If the R&D Intensity is less than or equal to 2%, the R&DTI is an 8.5% premium over the company’s tax rate.  If the R&D Intensity is more than 2%, the entity will receive a stepped non-refundable tax offset at 8.5% above the company tax rate on R&D expenditure up to 2% R&D Intensity, then an offset at 16.5% above the company tax rate on R&D expenditure that exceeds this 2% R&D Intensity.  The applicable company tax rate is either 25% for a company that is a ‘base rate entity’ or 30% otherwise.  This means that the tax offset can range from 33.5% to 46.5%, depending on the applicable company tax rate and the company’s R&D intensity.

Other changes include what qualifies as eligible R&D expenditure, caps on the total amount of eligible R&D expenditure, and determining total expenses. For more information on all the changes, you should speak with your local Nexia R&D tax advisor. In this article, we are focussed only on the accounting implications for R&DTIs.

How will the R&DTI be accounted for after 1 July 2021?

Refundable tax offsets

An entity’s entitlement to the refundable R&DTI is determined by an entity’s turnover and its eligible R&D expenditure. Entitlement to the refundable tax offset is not based on an entity’s taxable profit or income tax liability. 

Consequently, for the same reasons as above, the offset does not form part of income tax and the R&D tax offset remains out of scope of AASB 112.
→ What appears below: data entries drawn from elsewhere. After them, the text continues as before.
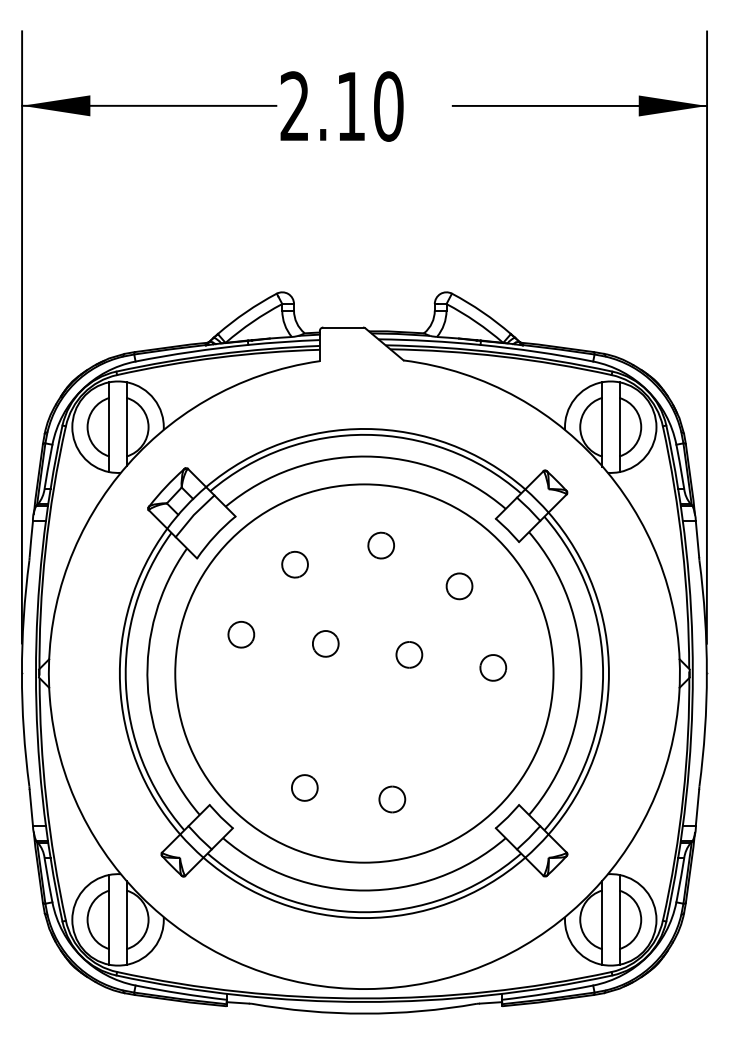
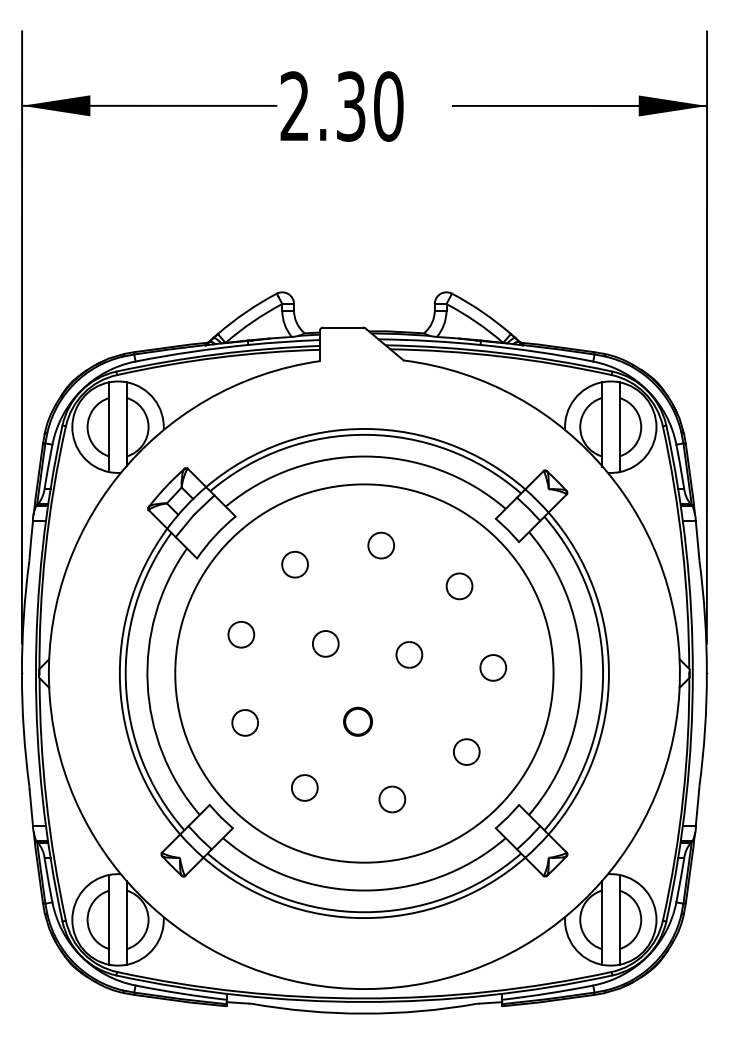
text at (351, 106): 2.10 -> 2.30
circle at (357, 721): none -> present
part at (244, 722): none -> present
part at (466, 751): none -> present
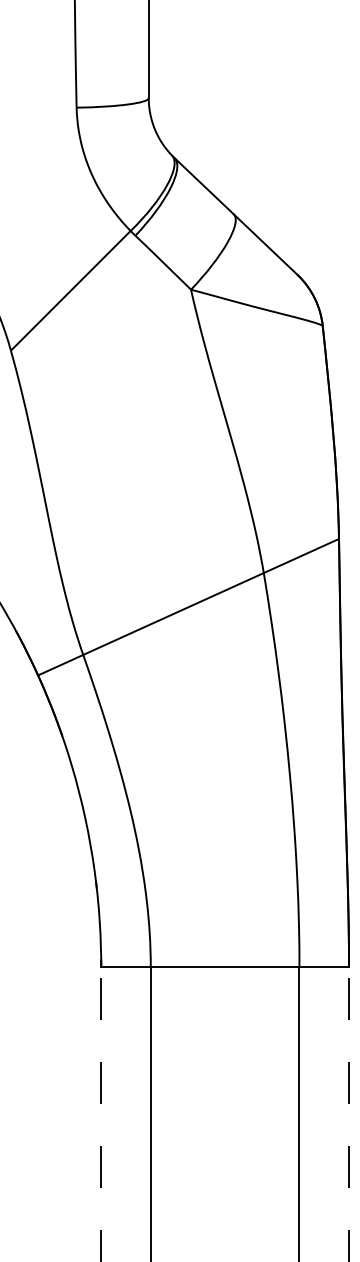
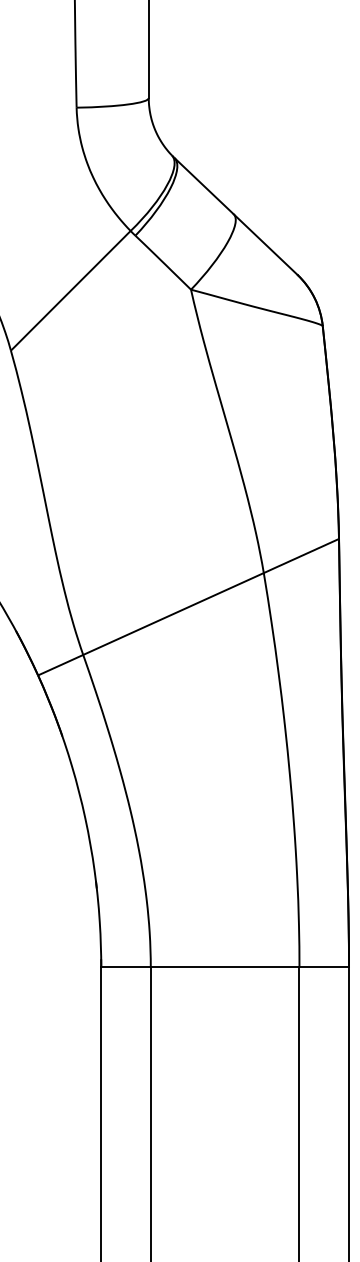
line at (101, 1114): dashed -> solid
line at (349, 1114): dashed -> solid
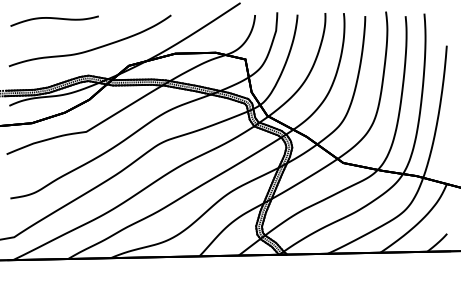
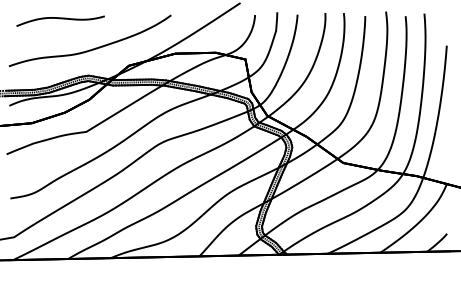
part at (54, 20) position: (54, 20) -> (60, 20)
Refundable R&D tax offsets should continue to be accounted for under AASB 120. Therefore, the credit is recognised in profit before tax to match the benefit with the costs for which it is intended to compensate. Companies should determine its accounting policies for the presentation of government grant income (i.e. gross basis or net basis) in its financial report.

Non-refundable tax offsets

In contrast to refundable tax offsets, the non-refundable R&DTI adjusts the entity’s current tax payable where annual aggregate turnover is more than $20 million. To the extent that the tax offset exceeds current tax, the entity is not entitled to receive a refund of those excess credits.

Because the amount of the R&DTI offset is determined or limited on the basis of its income tax liability, it is excluded from the scope of AASB 120.  As a result, the non-refundable R&D tax offset should continue to be accounted for under AASB 112.